Stability Analysis of Slender Plates Stiffened with Topologically Optimized WAAM Stiffeners: Experimental and Numerical Investigation

Abstract

This thesis explores how slender plates can be reinforced with stiffeners to improve their stability, and how new manufacturing methods can lead to more efficient designs. Traditional stiffeners are often simple in geometry, which limits their structural efficiency. With Wire Arc Additive Manufacturing (WAAM), however, it becomes possible to produce complex shapes that may perform better. The research combines experiments, numerical simulations, and optimization studies. Plates with WAAM stiffeners were manufactured and tested alongside plates with conventional rectangular stiffeners. Numerical models were developed and validated against the experimental results, including the influence of imperfections and residual stresses. Different initial stiffener shape models were then used in a topology optimization process to design further improved stiffener geometries.

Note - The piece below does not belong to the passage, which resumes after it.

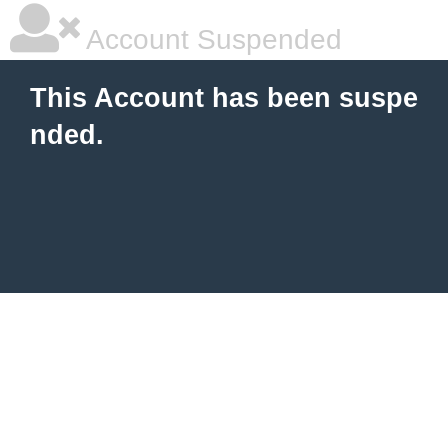
Account Suspended
This Account has been suspe
nded.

The results indicate that the numerical models of the WAAM stiffeners can replicate the experimental performance, considering the restricted number of specimens utilized in the tests. However, the models of the plates employing prismatic rectangular stiffeners demonstrated reduced compliance with the experimental results. New initial stiffener geometries underwent topological optimization and showed performance comparable to that of conventional prismatic stiffeners of equivalent volume, thus lacking any advantages. The study highlights both the opportunities and challenges of using WAAM in structural applications and provides recommendations for future research.